[What the task requires] Reproduce the passage from the text on Madrid in Fr. Claret's time below, starting with "Madrid was experiencing" and going on through "institutions of Madrid.".

[Excerpted text]
Madrid in times of Fr. Claret
The Madrid city that Fr.Claret met when he arrived from Cuba in 1857 was different from the city he had seen in 1848 on the occasion of his journey to the Canary Islands, and in 1850, when he received the archbishop pallium from Nuncio Brunelli. It was a city which was trying to become a European city. Its population was reaching some 400,000 inhabitants. It was a city somewhat uncared for and unassisted. However, the Plaza Mayor had just been restored (1853) and everybody was expecting the full reform of the Puerta del Sol, which being a small-town square turned into a City Square in 1859. An extension plan was under serious consideration, which was carried out with the creation of the districts of Arguelles (1862), Atocha and Salamanca (1863), Bellas Vistas (1866) and first district of Conception (1867) .In 1858 the first fountain of the Canal of Isabel II was opened opposite the Sisters of Caballero de Gracia, in San Bernardo Street. In 1865 the first trial of public lighting net was made and the big marketplaces of Mostenses and la Cebada were built.
With regard to religious buildings, after the disaster of the confiscation, ancient churches such as Santa Maria, San Martin, Santo Domingo were demolished while new churches were opened such as San Francisco (1860) and the new Buen Suceso (1868).
Madrid was experiencing an intense associational activity especially cultural. The National Library was opened in 1866, along with other public libraries. The University located in the Novitiate of the Jesuits of San Bernardo, was living the turmoil of the times with continuous riots, strikes and battles against the police guard. The publication of the famous article by Don Emilio Castelar “El Rasgo” on April 10, 1865, was one of the major reasons of upheaval in the educational institutions of Madrid.
It is a time when reading is encouraged through affordable popular editions: the Economical Popular Library in 1861, the Economical Library for Instruction and Recreation in 1868. And the periodical press is experiencing a moment of maximum political turmoil. Especially publications with a marked satirical bias increase dramatically.
Meanwhile, the people, as usual, continue attending the festivals of San Antonio, coming down on May 15 to the meadow of San Isidro and in September they go to the Royal Site of El Pardo to pick acorns. The most frequent entertainments are bulls and theater. Cafés overcome taverns, and dancing is king fun of the Villa. In bullfighting, figures such as Tato, Gordito, Cúchares, Frascuelo and Lagartijo are popular heroes.

[Data excerpts]
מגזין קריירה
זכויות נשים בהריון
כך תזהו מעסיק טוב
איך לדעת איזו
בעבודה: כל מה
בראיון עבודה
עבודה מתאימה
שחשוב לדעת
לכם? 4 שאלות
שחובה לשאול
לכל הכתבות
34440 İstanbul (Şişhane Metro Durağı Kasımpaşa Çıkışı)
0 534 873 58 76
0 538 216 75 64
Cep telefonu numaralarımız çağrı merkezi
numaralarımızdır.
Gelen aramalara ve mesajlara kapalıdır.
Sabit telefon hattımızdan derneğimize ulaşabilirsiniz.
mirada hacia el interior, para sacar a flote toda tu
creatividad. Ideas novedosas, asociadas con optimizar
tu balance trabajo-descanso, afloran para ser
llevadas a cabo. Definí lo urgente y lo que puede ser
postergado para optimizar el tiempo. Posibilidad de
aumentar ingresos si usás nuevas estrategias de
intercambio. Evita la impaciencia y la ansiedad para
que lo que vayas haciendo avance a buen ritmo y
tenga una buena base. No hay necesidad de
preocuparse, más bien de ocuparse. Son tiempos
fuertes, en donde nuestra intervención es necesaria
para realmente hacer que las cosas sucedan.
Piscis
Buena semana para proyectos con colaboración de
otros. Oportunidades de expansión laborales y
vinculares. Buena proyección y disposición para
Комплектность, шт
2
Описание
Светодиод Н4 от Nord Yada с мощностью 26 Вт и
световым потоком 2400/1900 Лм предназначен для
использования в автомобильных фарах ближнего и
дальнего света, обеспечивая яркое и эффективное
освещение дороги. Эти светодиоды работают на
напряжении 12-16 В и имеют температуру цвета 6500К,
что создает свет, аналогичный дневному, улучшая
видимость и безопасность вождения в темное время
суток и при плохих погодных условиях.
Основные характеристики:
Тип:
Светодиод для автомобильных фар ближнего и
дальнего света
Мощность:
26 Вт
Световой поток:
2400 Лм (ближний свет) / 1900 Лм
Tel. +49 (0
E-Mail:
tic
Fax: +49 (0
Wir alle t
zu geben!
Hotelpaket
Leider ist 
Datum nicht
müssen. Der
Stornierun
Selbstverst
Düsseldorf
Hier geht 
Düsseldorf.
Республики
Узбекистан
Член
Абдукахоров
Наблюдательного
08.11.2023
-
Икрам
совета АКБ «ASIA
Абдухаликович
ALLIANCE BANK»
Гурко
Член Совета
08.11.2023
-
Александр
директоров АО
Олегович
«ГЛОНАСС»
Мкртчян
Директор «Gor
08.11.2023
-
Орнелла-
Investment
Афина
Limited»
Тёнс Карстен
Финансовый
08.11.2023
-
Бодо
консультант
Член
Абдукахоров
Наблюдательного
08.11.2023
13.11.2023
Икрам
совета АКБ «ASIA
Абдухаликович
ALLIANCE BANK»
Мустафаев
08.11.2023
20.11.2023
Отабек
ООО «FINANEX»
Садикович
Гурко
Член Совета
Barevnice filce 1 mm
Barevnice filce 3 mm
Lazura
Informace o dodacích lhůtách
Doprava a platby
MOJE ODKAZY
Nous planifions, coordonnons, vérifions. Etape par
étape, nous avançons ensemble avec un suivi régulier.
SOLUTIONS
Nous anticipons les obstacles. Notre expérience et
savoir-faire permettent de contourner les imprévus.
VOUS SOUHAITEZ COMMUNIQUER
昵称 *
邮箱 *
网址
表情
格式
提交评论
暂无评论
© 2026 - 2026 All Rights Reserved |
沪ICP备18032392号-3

[Output of the task]
Madrid was experiencing an intense associational activity especially cultural. The National Library was opened in 1866, along with other public libraries. The University located in the Novitiate of the Jesuits of San Bernardo, was living the turmoil of the times with continuous riots, strikes and battles against the police guard. The publication of the famous article by Don Emilio Castelar “El Rasgo” on April 10, 1865, was one of the major reasons of upheaval in the educational institutions of Madrid.